Sparse-Input Neural Network using Group Concave Regularization

TL;DR

This paper introduces a novel sparse-input neural network framework using group concave regularization, improving feature selection and prediction accuracy in high-dimensional data settings.

Contribution

It proposes a new regularization approach with theoretical guarantees, addressing limitations of previous methods like group LASSO in neural networks.

Findings

Effective feature selection in high-dimensional neural networks

Finite-sample guarantees for variable selection and prediction

Validated through simulations and real data applications

Abstract

Simultaneous feature selection and non-linear function estimation is challenging in modeling, especially in high-dimensional settings where the number of variables exceeds the available sample size. In this article, we investigate the problem of feature selection in neural networks. Although the group least absolute shrinkage and selection operator (LASSO) has been utilized to select variables for learning with neural networks, it tends to select unimportant variables into the model to compensate for its over-shrinkage.

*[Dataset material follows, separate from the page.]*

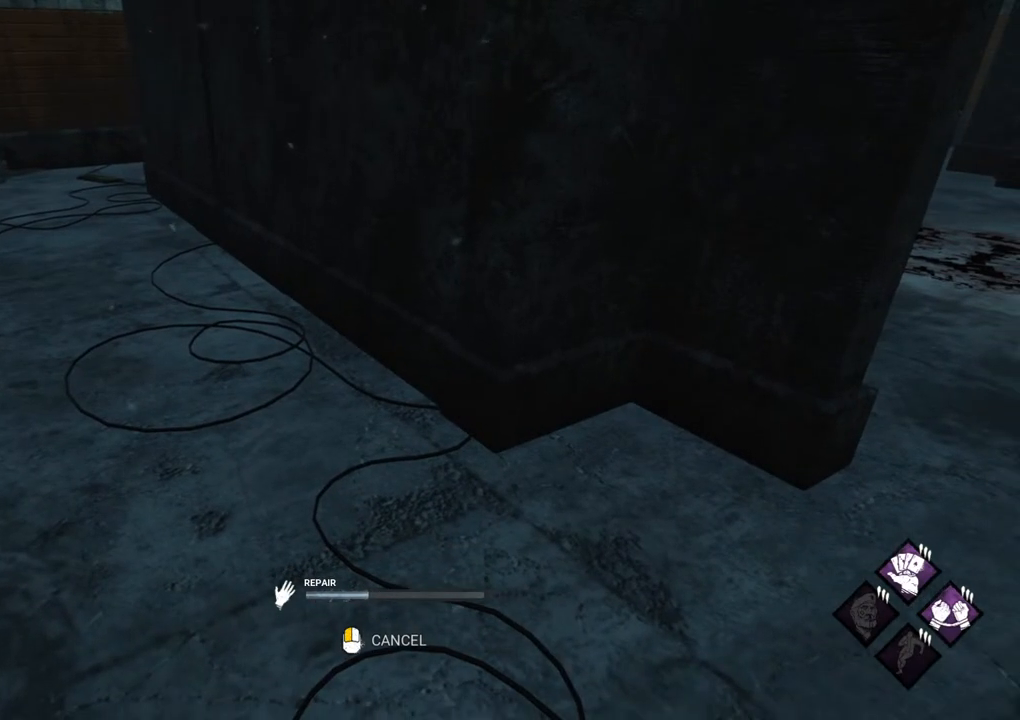
{"keys": [], "mouse": [], "mouse_move": "still", "events": []}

To overcome this limitation, we propose a framework of sparse-input neural networks using group concave regularization for feature selection in both low-dimensional and high-dimensional settings. The main idea is to apply a proper concave penalty to the $l_2$ norm of weights from all outgoing connections of each input node, and thus obtain a neural net that only uses a small subset of the original variables. In addition, we develop an effective algorithm based on backward path-wise optimization to yield stable solution paths, in order to tackle the challenge of complex optimization landscapes. We provide a rigorous theoretical analysis of the proposed framework, establishing finite-sample guarantees for both variable selection consistency and prediction accuracy. These results are supported by extensive simulation studies and real data applications, which demonstrate the finite-sample performance of the estimator in feature selection and prediction across continuous, binary, and time-to-event outcomes.